From a teacher’s or parent’s perspective, those findings are important on several levels. Unlike old bubble tests, consortia exams require students to demonstrate they understand their material. Gone are the days when a student could guess his or her way to a right answer. Now they must work through a progression of questions, which provides insight into the logic behind how they arrived at an answer.
Student assessments are only one tool to measure student development. But they are an important one. Test data offers a snapshot of student comprehension and skill sets, which in turn empowers us to address learning needs and build on what’s working. With accurate information, teachers can tailor lesson plans, focus instruction and provide support to student need, whereas before the results often made it a guessing game.
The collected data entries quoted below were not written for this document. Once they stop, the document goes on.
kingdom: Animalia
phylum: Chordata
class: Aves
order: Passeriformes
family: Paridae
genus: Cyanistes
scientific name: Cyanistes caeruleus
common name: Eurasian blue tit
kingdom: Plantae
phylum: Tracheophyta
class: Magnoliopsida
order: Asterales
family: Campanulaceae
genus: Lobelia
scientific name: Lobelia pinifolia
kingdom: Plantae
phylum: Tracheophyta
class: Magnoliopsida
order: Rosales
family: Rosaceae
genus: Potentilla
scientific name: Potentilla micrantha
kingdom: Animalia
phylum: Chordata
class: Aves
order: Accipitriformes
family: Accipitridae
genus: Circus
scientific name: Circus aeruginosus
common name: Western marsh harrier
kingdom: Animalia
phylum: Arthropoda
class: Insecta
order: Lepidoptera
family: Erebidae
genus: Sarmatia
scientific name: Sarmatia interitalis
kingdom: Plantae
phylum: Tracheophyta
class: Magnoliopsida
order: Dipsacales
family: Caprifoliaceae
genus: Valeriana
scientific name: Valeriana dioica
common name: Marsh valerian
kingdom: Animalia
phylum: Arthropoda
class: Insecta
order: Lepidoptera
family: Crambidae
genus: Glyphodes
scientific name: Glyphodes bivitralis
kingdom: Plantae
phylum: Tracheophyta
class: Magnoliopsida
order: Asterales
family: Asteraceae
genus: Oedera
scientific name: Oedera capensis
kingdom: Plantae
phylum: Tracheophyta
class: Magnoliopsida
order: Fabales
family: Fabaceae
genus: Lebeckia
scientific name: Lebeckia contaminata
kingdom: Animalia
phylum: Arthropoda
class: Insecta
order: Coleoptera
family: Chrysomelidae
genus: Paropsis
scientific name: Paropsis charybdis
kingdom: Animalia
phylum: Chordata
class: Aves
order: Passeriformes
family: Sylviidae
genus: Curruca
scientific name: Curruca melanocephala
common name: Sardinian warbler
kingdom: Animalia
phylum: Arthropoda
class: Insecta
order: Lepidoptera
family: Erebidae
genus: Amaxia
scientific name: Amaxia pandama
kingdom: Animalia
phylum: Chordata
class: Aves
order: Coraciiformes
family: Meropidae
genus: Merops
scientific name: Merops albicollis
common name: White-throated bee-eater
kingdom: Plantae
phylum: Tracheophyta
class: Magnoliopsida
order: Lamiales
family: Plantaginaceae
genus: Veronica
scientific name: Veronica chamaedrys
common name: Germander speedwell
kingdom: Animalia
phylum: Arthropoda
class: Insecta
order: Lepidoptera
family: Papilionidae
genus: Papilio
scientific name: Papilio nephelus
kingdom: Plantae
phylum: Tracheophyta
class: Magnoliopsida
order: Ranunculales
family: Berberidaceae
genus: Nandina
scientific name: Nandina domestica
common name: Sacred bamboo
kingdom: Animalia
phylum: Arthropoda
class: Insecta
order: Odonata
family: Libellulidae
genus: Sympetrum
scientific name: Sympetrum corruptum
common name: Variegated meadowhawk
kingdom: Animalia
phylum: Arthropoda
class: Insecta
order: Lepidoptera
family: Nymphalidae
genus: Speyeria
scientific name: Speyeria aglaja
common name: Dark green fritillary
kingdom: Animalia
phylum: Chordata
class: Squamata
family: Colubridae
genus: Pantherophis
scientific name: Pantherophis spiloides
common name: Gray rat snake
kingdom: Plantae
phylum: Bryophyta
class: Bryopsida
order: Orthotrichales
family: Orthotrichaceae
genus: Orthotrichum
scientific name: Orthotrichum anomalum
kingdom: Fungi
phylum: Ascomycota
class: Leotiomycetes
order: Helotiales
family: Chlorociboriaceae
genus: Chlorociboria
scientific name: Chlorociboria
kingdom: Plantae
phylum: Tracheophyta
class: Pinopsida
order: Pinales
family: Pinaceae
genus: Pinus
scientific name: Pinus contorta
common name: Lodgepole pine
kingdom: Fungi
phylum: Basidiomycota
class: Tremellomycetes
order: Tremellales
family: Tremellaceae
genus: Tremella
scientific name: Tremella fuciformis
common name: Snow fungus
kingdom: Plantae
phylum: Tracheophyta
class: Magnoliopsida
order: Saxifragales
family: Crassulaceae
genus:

Additionally, our research found that the content of consortia exams matches up well with what teachers are already teaching to help students reach more rigorous learning goals. That is an important hallmark of a high-quality assessment. It significantly alleviates pressures to “teach to the test,” which became a problem in recent years as a disconnect between tests and classroom instruction emerged. Now, because material aligns with classroom instruction, the best preparation is simply good teaching.
Here in New Jersey, schools administered PARCC assessments for the first time this spring, and scores were made available in October. While the results were a dose of tough medicine, the transition should come as good news for parents and teachers alike. They are finally getting information that honestly reflects how well prepared students are measured against a high rubric–information that will support students at all achievement levels.
The research adds to the evidence that reaffirms New Jersey is on the right path. To be sure, we are a long way from any kind of finish line. There are policy considerations officials must figure out, including ensuring that assessment results are decoupled from teacher evaluations until educators and students have a chance to acclimate to these new tests. But by using better tests we are on the right track toward better ensuring more students graduate high school fully prepared for their next steps.
It would be easy to turn back to the old way of doing things, when most students were above average–as some policymakers have advocated. But doing so would continue to mask performance issues that set up our kids for failure. We saw the outcome of that path: In recent years, as many as 32 percent of New Jersey students entering four-year colleges and 70 percent of those at community colleges needed remedial classes before they could begin credit-bearing coursework.
In my work with children, I witnessed students rise to the high expectations set forth by New Jersey’s Common Core Standards. Equipped with the best assessments available, educators will help more students reach those goals. PARCC and Smarter Balanced may not be perfect, but they are an improvement over New Jersey’s old tests, and they put us on the right trajectory to ensure more students develop the skills and knowledge to succeed in the educational careers.
Maryann Woods-Murphy is a New Jersey teacher and recipient of the 2010 New Jersey Teacher of the Year Award. She serves as an America Achieves Fellow and was a Washington Teaching Ambassador Fellow in 2011.